Like many rodeo athletes, Clayton Biglow’s journey to becoming a top competitor in the Professional Rodeo Cowboys Association started with him following in his father’s footsteps.
His dad competed in bareback riding and if it wasn’t for a chance meeting at the Clements (California) Rodeo between that cowboy and a young woman that trained and competed on jumping horses, the story would never have started.
Russ Biglow, Clayton’s dad and his mom, Jessie, settled down on a ranch just a few miles away from the rodeo grounds where they met and started a family. Clayton is the middle child between two sisters. Of the three of them, he has been the most passionate and active in the rodeo arena.
His love of the sport started when he was still in single digits. He started riding calves in the Northern California Junior Rodeo Association as a six-year-old. He was also horseback with his parents learning about horsemanship, and increasing his passion to be a cowboy with every ride.
He helped his mom all the while, she had at least 15 horses to ride every day and he would get her colts started for her. He spent hours riding bareback, in an English saddle and in a western saddle. His horsemanship and love of being a cowboy started to pay off when he was in the eighth grade. He started fitting ranch day work into his schedule.
Never one to shy away from hard work, Clayton seemed to thrive on it. The harder he worked, the more he set out to achieve. His lifestyle wasn’t in line with other students in high school, so after lengthy discussions and much persuasion on Clayton’s part, his parents relented and he started a home school program through a charter school. His plan was to make money and stay busy.
So the schedule began. He would work all day being a cowboy, come home and practice his roping until dark, then eat and do homework, go to bed and start the cycle all over again the next day. Weekends were spent at high school or amateur rodeos or, they would go to their friend’s place and buck out horses. That friend just happened to be John Holman, who is originally from Kaycee, Wyo., and is a three-time qualifier (1970-72) for the Wrangler National Finals Rodeo (NFR) in the saddle bronc riding.
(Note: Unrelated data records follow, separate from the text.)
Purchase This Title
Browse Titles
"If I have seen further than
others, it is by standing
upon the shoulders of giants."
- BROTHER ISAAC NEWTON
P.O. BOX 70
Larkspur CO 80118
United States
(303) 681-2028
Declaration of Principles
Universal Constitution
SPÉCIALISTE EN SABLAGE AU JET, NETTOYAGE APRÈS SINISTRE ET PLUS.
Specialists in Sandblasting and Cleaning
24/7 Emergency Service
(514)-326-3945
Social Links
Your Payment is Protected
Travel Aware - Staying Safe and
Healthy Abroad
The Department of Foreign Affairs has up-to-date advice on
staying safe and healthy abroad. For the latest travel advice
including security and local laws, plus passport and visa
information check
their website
Clayton had been riding junior bulls. As he got older, the bulls grew, but Clayton didn’t so his dad didn’t want him to get on those bigger bulls and take a chance on a serious injury. He had always wanted to get on a bareback horse because that’s what his father had done and he’d been behind the chutes enough to know that was what he wanted to do.
His dad started making the trip to Brentwood with him to the Holman Ranch and as Clayton said, “he started coming around.” The first time that Russ asked his son if he wanted to get on a bareback horse, Clayton was shocked.
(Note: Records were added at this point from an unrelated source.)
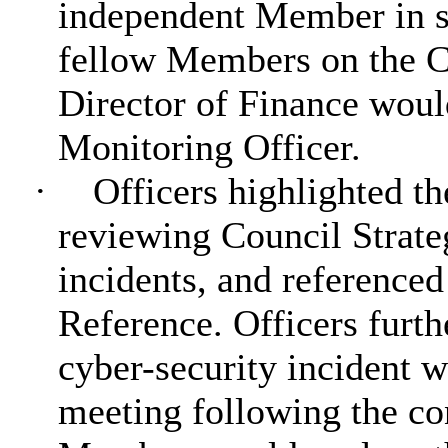
independent Member in s
fellow Members on the 
Director of Finance woul
Monitoring Officer.
·
Officers highlighted th
reviewing Council Strateg
incidents, and
referenced
Reference. Officers furth
cyber-security incident w
meeting following the co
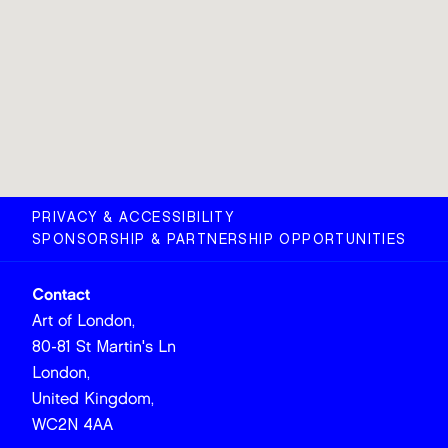
PRIVACY & ACCESSIBILITY
SPONSORSHIP & PARTNERSHIP OPPORTUNITIES
Contact
Art of London,
80-81 St Martin's Ln
London,
United Kingdom,
WC2N 4AA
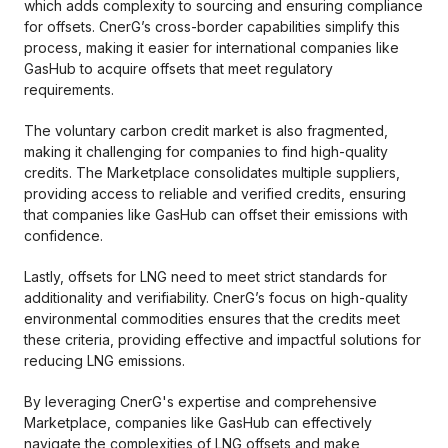
which adds complexity to sourcing and ensuring compliance
for offsets. CnerG’s cross-border capabilities simplify this
process, making it easier for international companies like
GasHub to acquire offsets that meet regulatory
requirements.
The voluntary carbon credit market is also fragmented,
making it challenging for companies to find high-quality
credits. The Marketplace consolidates multiple suppliers,
providing access to reliable and verified credits, ensuring
that companies like GasHub can offset their emissions with
confidence.
Lastly, offsets for LNG need to meet strict standards for
additionality and verifiability. CnerG’s focus on high-quality
environmental commodities ensures that the credits meet
these criteria, providing effective and impactful solutions for
reducing LNG emissions.
By leveraging CnerG's expertise and comprehensive
Marketplace, companies like GasHub can effectively
navigate the complexities of LNG offsets and make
“I got on that horse and never looked back,” he said. “I was hooked after that one ride. I never wanted to get on a bull again. I started craving getting on bareback horses and knew that is what I wanted to do.”
That was the end of his sophomore year of high school. There was one rodeo left before the California state finals. He placed there, went on to state and qualified for the National High School Rodeo Association Finals. He also competed in the cutting and finished as the reserve champion all-around cowboy.
Clayton went on to compete among high school rodeo’s best two more times. When it was time to think about furthering his education in and out of the arena, the decision about where to go was easy he said.
“Feather River offered great scholarships, had a good ag program and a great rodeo program,” he said. “I’ve known (coach) Jesse Segura for a long time and it was always a school I could see myself going to.”
His freshman year of college saw him qualifying for the 2015 College National Finals Rodeo. That was the same year he joined the Professional Rodeo Cowboys Association (PRCA). He made the trip to Las Vegas last December to compete in the PRCA Permit Holder of the Year Challenge held in conjunction with the NFR where he earned the championship.
He started off the 2016 season with big goals, to win the Resistol Rookie of the Year title, qualify for the NFR and leave with a gold buckle. Those are big goals. He juggled college homework with his rodeo schedule all spring, qualified for his second CNFR and left as the reserve champion behind his traveling partner and schoolmate Wyatt Denny from Minden, Nev. He also competed in the team roping and finished as the reserve champion all-around cowboy. They helped carry the Feather River College men’s team to the championship.
He and Wyatt left the CNFR and headed to the Reno Rodeo. They both qualified for Reno’s championship finals. Clayton entered in first place and finished the same way earning a whopping $10,277 along with his first pair of trophy spurs from the “Wildest, Richest Rodeo in the West.”
Prior to his Reno win, he was 11th in the world standings. He moved up to eighth, but then a slow Fourth-of-July saw him back down to 11th.
“I don’t pay too much attention to the standings, but everyone else does and they sure let me know where I’m at,” he said. “With all of the money available at the NFR, where you come in isn’t nearly as important as where you leave. A guy can make big moves there in a hurry.”
Clayton and Wyatt will be burning up the highways getting to rodeos all summer and fall and their plan is to win first and second wherever they go. We will be following them on their journey throughout the rest of the season.